Updated almost 12 years ago by Deil Christoph
CTA on-off fitting¶
To implement the standard HESS analysis in GammaLib, on-off fitting should be supported. On-off fitting means that the off data are fit simultaneously to the on data. The relevant mathematics can be found in Mathieu_OnOffFitter.pdf. An good reference that has the relevant formulae we can cite in the documentation is Mathieu de Naurois’s habilitation thesis .
For the moment, GammaLib only supports fitting on models without any uncertainties.
Where to put the off data¶
The first question is: where should we put the off data.
One natural place would be GCTAObservation
, in parallel with the data. We could add a pointer for off events to GCTAObservation
. If the pointer is NULL, the original method is used. If the data-cube exists, a modified likelihood formula is used that takes into account the off-data.
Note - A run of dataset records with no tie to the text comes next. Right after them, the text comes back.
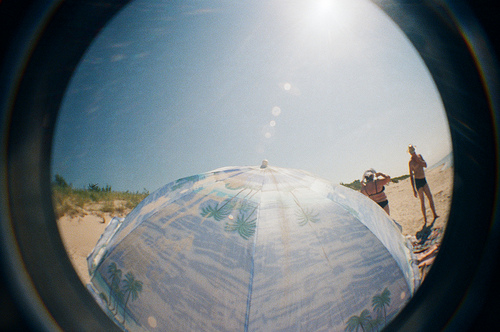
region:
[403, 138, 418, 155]
head of a person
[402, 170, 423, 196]
arm of a person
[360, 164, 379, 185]
head of a person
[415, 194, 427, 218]
leg of a person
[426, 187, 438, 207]
leg of a person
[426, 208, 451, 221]
feet of a person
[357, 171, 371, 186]
an arm of a person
We just have to think a little bit more about how we fiddle the off counts normalization factor into all this. Somehow, we have to add the parameter to the model. Maybe we have to add an “off model” to our model container, and then establish a machanism that maps from a off model to a specific off data-cube.
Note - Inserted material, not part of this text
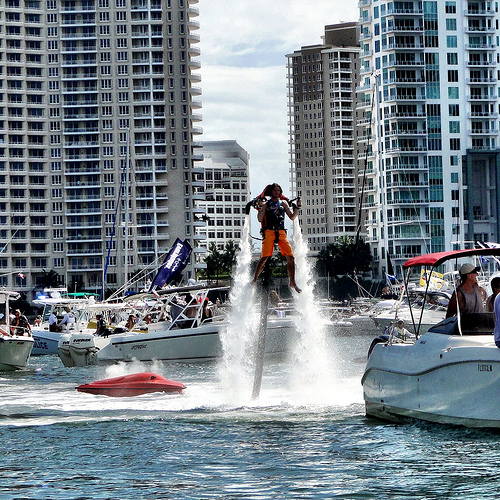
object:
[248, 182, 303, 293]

Alternatively, the off-data could simply come with the model. This model would be of type GDataModel
. However, it would be a little complicated to have the on data defined in the observation, while the off data are defined in the model.
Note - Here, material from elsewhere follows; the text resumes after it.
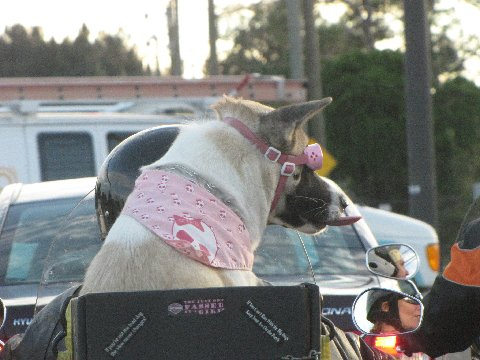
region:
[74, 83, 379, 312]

Maybe a hybrid approach would be the best: having an GCTAModelOff
or similar to describe the background, and loading the relevant file into GCTAObservation
.
Note, however, that there is some similarity with having an acceptance model (see action #569). Here we want to feed a map cube as background model to the fitter. Again, do we want to have the acceptance model specified in the model, or in the observation.
We probably could solve both by introducing a GCTAModelBackground
class that handles map cubes. Note that a map cube could be a spectrum (a sky cube with a single pixel)! We could then load the background model directly in the observation, and handle the rest by the model. Just, the simple logic discussed about (with the NULL pointer) won’t work, as the acceptance model will be exact (is this true?), while the off data will have noise.